Niacin is found in all plant and animal feed ingredients; rich sources include dry feed yeast, wheat bran, peanut meal, sunflower meal and fish pulp, while poor sources include dairy products, cassava, soybean and flaxseed meal, oats, rye and corn. Pigs and poultry have a low capacity to utilize nicotinic acid from grain and milling by-products. Mammals can synthesize nicotinic acid to a limited extent from tryptophan; pigs require about 50-60 mg of tryptophan to produce 1 mg of nicotinic acid. Niacin and nicotinamide are components of the coenzymes NAD and NADP, involving in the synthesis and breakdown of carbohydrates, fats and proteins.
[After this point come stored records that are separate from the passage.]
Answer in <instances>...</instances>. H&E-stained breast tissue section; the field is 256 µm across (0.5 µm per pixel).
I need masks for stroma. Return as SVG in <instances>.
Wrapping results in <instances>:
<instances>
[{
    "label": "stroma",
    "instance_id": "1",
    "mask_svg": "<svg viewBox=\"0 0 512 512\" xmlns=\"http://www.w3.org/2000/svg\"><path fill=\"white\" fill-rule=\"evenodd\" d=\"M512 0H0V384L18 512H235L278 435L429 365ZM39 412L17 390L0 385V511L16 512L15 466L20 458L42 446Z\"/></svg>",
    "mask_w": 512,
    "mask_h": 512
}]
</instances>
Niacin deficiency will interfere with glycolysis, the citric acid cycle, respiratory chain, and fat synthesis. Its symptoms include skin abnormalities, gastrointestinal disorders, growth retardation, feather development problems, decreased egg production, mucosal inflammation and ulceration, and joint changes. In dogs, the typical symptom is black tongue disease. High doses of nicotinic acid can cause vasodilation. In rats, the LD50 is 7 grams per kilogram of the body weight.